In the end, this works in Delacourt’s favour. His attention to detail and his complex web of allusions contribute to an atmosphere of refined literary intrigue that will appeal to readers of Arturo Perez-Reverte and Donna Tartt. At times, his erudition runs away with him; in the space of five pages of Natasa’s diary, we get Gogol, Dostoevsky, Nietzsche, Wittgenstein, Ionesco, Chekhov and Shakespeare in a raucous intertextual parade. One character’s entire narration is addressed to the Baroque painter, Caravaggio.

Yet, if the web is dense, it serves the formal purpose of conveying how experience becomes layered by memory and interpretation. Images that appear to tell one story can transform over time, depending on who looks at them – and how. The forged artworks at the heart of Butterfly’s art-world plotline invoke the question of authenticity – of what elusive spirit imbues a work or an action or a person with the quality of the real. If we leave a million pieces of ourselves behind us, which ones are true, and which belong to selves we’ve discarded like old cocoons? The answer may not be ours to give, if it comes to the question of reckoning.

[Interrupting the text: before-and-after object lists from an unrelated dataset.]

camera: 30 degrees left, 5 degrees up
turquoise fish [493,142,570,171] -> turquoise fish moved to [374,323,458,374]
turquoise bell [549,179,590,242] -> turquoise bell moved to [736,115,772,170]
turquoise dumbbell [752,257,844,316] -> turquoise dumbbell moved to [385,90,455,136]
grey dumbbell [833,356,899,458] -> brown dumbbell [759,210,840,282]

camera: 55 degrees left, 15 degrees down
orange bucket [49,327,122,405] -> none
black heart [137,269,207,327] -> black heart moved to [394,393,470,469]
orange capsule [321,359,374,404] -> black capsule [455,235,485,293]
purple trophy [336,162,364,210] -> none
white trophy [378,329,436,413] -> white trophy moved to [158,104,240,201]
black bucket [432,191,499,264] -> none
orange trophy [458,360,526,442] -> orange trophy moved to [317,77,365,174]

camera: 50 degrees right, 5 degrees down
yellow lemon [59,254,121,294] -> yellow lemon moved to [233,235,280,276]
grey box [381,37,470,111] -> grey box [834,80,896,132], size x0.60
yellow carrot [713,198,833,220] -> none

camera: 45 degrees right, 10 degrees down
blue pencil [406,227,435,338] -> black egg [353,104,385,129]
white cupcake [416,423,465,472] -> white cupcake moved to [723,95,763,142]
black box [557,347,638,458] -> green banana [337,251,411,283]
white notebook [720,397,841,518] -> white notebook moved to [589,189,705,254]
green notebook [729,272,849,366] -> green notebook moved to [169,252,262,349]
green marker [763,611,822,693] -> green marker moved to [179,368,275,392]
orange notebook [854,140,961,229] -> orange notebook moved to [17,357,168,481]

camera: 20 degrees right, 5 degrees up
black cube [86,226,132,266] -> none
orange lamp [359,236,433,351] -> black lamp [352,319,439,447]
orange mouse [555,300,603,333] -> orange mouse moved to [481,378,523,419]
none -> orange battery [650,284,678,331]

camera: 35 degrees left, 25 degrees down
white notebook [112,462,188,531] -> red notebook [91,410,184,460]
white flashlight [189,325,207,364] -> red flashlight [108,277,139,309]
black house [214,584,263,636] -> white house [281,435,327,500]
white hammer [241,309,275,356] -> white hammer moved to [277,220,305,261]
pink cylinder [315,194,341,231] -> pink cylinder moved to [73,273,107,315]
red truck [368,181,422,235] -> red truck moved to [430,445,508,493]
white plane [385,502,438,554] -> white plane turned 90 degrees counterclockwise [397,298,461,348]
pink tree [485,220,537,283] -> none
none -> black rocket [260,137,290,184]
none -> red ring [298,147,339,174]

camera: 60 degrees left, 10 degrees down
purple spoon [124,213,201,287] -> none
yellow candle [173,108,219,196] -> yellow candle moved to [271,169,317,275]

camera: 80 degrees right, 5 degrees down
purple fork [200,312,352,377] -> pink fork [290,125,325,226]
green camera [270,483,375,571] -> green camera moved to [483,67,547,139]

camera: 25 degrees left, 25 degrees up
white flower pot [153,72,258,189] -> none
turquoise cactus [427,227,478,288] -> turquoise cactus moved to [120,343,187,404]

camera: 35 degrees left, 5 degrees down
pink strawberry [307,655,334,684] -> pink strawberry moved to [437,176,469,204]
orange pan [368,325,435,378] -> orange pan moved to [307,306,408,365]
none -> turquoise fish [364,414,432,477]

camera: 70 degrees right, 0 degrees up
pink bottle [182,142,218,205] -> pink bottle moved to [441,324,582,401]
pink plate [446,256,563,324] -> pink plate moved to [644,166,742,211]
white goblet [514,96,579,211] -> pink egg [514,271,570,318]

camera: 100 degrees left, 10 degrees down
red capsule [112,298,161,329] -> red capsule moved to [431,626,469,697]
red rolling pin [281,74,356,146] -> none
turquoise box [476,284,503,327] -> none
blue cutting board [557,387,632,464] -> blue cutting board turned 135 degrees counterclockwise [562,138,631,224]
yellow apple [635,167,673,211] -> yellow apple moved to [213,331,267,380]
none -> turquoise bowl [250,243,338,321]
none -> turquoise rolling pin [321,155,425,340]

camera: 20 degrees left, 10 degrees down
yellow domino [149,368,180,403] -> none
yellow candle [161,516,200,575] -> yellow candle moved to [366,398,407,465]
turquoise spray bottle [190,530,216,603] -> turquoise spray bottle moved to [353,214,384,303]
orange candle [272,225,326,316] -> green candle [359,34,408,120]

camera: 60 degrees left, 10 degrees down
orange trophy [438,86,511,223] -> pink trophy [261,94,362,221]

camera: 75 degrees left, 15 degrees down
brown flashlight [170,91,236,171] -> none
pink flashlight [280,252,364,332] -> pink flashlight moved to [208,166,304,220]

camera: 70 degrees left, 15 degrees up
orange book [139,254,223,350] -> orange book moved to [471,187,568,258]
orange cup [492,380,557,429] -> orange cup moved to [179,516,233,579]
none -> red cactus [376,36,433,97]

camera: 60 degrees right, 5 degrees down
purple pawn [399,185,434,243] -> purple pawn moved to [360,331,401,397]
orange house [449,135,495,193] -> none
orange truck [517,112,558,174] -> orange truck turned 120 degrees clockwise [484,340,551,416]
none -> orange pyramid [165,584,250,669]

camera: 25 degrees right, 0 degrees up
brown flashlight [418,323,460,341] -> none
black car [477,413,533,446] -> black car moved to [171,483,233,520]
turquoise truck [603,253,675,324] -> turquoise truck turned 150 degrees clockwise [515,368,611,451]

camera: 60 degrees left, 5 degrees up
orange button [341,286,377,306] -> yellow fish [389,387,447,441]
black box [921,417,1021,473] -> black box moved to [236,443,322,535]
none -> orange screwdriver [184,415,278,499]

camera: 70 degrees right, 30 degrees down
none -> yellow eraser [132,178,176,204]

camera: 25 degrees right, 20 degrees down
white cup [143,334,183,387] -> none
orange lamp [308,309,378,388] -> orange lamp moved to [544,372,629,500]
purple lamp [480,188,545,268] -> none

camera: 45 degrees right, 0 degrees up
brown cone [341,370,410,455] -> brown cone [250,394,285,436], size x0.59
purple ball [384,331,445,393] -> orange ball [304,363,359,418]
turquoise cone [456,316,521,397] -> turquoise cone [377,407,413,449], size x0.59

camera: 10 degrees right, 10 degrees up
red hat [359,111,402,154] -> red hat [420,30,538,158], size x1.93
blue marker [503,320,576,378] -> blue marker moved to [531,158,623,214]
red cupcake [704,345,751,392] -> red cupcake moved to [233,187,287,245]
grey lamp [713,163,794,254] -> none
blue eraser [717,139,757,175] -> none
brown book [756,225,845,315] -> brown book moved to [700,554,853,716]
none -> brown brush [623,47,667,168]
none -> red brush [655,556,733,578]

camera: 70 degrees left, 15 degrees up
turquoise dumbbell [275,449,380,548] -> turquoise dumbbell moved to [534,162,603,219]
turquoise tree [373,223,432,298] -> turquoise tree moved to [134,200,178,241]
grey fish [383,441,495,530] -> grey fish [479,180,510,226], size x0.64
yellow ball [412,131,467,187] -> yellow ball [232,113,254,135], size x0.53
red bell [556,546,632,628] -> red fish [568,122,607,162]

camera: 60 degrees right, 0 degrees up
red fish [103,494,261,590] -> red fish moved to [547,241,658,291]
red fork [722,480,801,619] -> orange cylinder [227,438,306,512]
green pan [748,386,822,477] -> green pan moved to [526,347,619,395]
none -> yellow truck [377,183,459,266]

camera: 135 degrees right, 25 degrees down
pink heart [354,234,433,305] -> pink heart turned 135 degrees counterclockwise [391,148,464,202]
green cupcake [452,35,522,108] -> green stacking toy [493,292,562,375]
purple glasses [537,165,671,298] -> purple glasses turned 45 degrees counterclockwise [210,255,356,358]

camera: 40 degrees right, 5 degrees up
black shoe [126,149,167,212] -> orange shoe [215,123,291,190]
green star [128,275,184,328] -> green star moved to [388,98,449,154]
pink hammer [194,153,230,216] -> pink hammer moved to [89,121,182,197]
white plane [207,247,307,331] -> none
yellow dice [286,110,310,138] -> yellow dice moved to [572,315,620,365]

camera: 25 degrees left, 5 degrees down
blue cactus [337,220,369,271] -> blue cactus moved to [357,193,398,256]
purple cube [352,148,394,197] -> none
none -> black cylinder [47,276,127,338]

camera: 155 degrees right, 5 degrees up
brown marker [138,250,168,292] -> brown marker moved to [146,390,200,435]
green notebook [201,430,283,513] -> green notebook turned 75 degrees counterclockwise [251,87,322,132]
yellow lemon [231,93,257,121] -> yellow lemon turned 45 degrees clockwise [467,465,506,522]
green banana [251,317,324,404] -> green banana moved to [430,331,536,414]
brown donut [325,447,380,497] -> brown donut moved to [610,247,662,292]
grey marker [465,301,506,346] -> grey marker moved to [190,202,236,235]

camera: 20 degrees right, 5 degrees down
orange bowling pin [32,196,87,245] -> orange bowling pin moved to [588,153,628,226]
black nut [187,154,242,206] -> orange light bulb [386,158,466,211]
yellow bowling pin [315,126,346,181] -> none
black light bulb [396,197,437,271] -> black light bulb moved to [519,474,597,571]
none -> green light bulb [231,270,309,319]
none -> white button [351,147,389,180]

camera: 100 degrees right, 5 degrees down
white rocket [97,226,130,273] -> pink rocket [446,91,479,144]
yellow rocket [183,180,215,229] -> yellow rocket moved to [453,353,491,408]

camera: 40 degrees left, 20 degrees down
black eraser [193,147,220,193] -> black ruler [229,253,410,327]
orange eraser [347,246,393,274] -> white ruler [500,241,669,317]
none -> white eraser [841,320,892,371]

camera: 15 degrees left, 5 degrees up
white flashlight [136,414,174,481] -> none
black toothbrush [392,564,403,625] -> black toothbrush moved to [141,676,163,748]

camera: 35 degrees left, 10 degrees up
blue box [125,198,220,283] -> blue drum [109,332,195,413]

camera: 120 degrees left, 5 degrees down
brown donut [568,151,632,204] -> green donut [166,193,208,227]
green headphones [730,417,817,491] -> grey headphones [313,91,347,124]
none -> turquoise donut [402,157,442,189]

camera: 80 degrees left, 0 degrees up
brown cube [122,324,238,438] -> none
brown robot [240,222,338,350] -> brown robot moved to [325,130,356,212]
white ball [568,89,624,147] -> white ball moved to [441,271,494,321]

Natasa, obsessing over the video that changed her life, tells herself she’ll soon reach the limits of her tolerance. “And when I click on the clip for the final time,” she writes, “I promise myself I will never look at it again. The time has come for me to believe I can keep my word.”

But can she look away? Who knows how a moment caught on video might follow you around, insisting to be seen.